EXERCISE AIM
In the entries below, every line that contains "input" must be located and copied.

Data extracted from a collection:
+ + + +

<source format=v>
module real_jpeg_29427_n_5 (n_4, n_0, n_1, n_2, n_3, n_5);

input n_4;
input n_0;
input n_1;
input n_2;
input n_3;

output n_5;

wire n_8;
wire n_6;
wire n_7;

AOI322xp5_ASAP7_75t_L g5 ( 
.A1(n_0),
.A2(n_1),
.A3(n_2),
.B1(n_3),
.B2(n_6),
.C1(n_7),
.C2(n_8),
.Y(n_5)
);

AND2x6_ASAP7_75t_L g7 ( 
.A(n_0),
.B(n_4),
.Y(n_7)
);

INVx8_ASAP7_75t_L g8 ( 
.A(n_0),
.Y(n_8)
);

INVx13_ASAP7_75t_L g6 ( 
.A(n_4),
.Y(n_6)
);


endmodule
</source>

+ + + +

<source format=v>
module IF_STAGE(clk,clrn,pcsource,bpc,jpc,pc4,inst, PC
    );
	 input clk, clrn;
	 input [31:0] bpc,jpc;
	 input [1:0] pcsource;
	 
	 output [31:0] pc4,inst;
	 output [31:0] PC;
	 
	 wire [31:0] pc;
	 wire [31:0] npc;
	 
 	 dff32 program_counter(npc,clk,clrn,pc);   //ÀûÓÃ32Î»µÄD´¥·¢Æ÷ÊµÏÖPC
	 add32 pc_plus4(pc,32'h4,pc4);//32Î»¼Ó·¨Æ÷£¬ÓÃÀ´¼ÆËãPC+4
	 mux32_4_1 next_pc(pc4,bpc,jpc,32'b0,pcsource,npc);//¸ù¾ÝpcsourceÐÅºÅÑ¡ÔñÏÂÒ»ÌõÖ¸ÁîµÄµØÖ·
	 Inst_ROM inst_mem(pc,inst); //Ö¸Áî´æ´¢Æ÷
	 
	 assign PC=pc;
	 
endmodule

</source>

+ + + +

EXERCISE OUTPUT
input n_4;
input n_0;
input n_1;
input n_2;
input n_3;
	 input clk, clrn;
	 input [31:0] bpc,jpc;
	 input [1:0] pcsource;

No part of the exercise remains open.